Saturday 22 June 2013

Starting with BIML for SSIS

Yesterday I finally started using BIML in one of my projects. Very handy to create dozens of those simple but annoying packages in a fraction of the time you would normally need when creating them manually. No mistakes when creating your thirtieth staging package and all according to the naming conventions.

But two things bothered me and I think more people find them annoying:


1) Copy & Paste
When you copy and paste something from an other script, Visual Studio adds extra chars and the BIML Script doesn't work: Directive value without name.
<#@ template language="C#" hostspecific="true"#>
becomes

<#@ template="" language="C#" hostspecific="true"#>
Copy and paste error: adding =""













Directive value without name
















Solution
You van overcome this by changing the XML formatting options in Visual Studio. Go to the Tools menu and choose options. Then go to the Text Editor options, XML and formatting. There you must change auto format on paste from clipboard. Now try again pasting some BIML code. See this for more details.

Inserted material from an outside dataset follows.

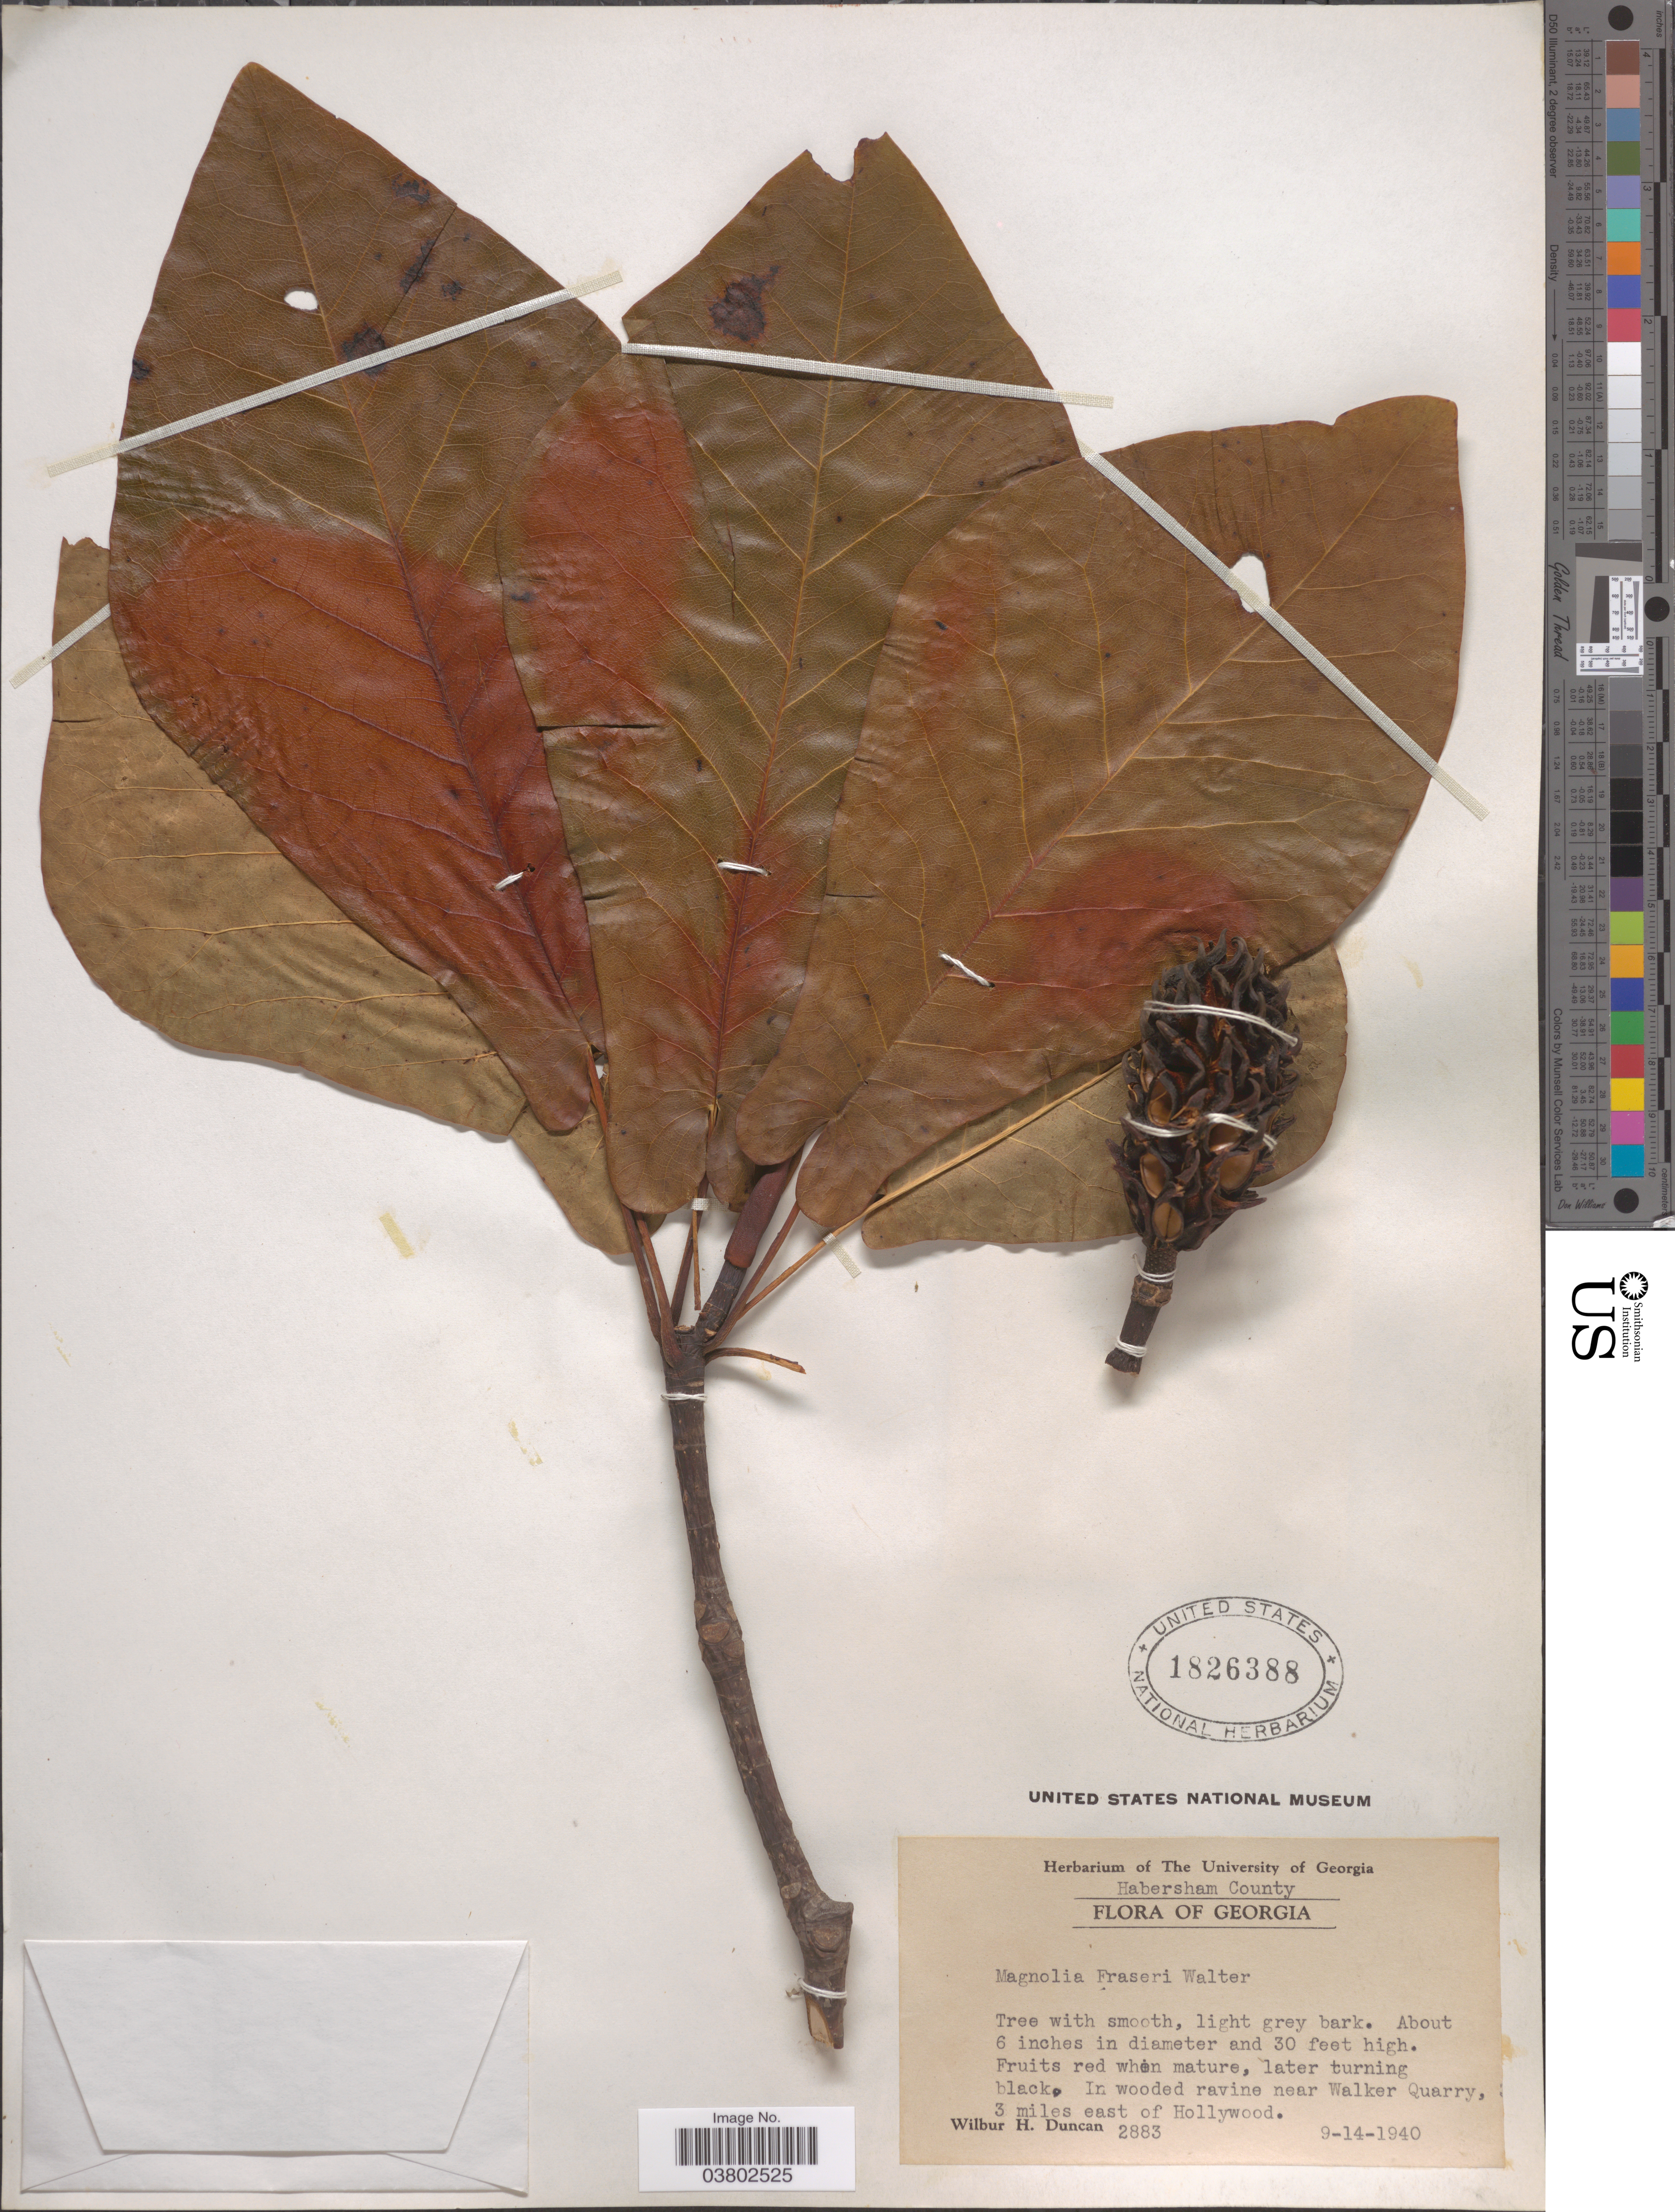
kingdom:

disable on paste from clipboard


















2) Losing format & intellisense
When you mix the XML from BIML Script with C# code, the XML code obviously gets corrupt, because the brackets are not opening and closing one after the other:
<ExecutePackage  Name="EPT - <#=row["name"]#>">

And then, when you re-open the BIML Script, you have lost formatting and even worse you have lost intellisense.


Formatting and intellisense gone!

























Solution
You can overcome this by right clicking the BIML Script and select Open With... Then choose the XML (Text) Editor. Now it opens with formatting and intellisense. Setting it as the default editor didn't work.
Open in XML (Text) Editor















An alternative is using the online editor at http://www.bimlscript.com/Develop. This editor doesn't have the formatting issues and the <# and #> are formatted properly.

UPDATE: easier solution, move imports to bottom.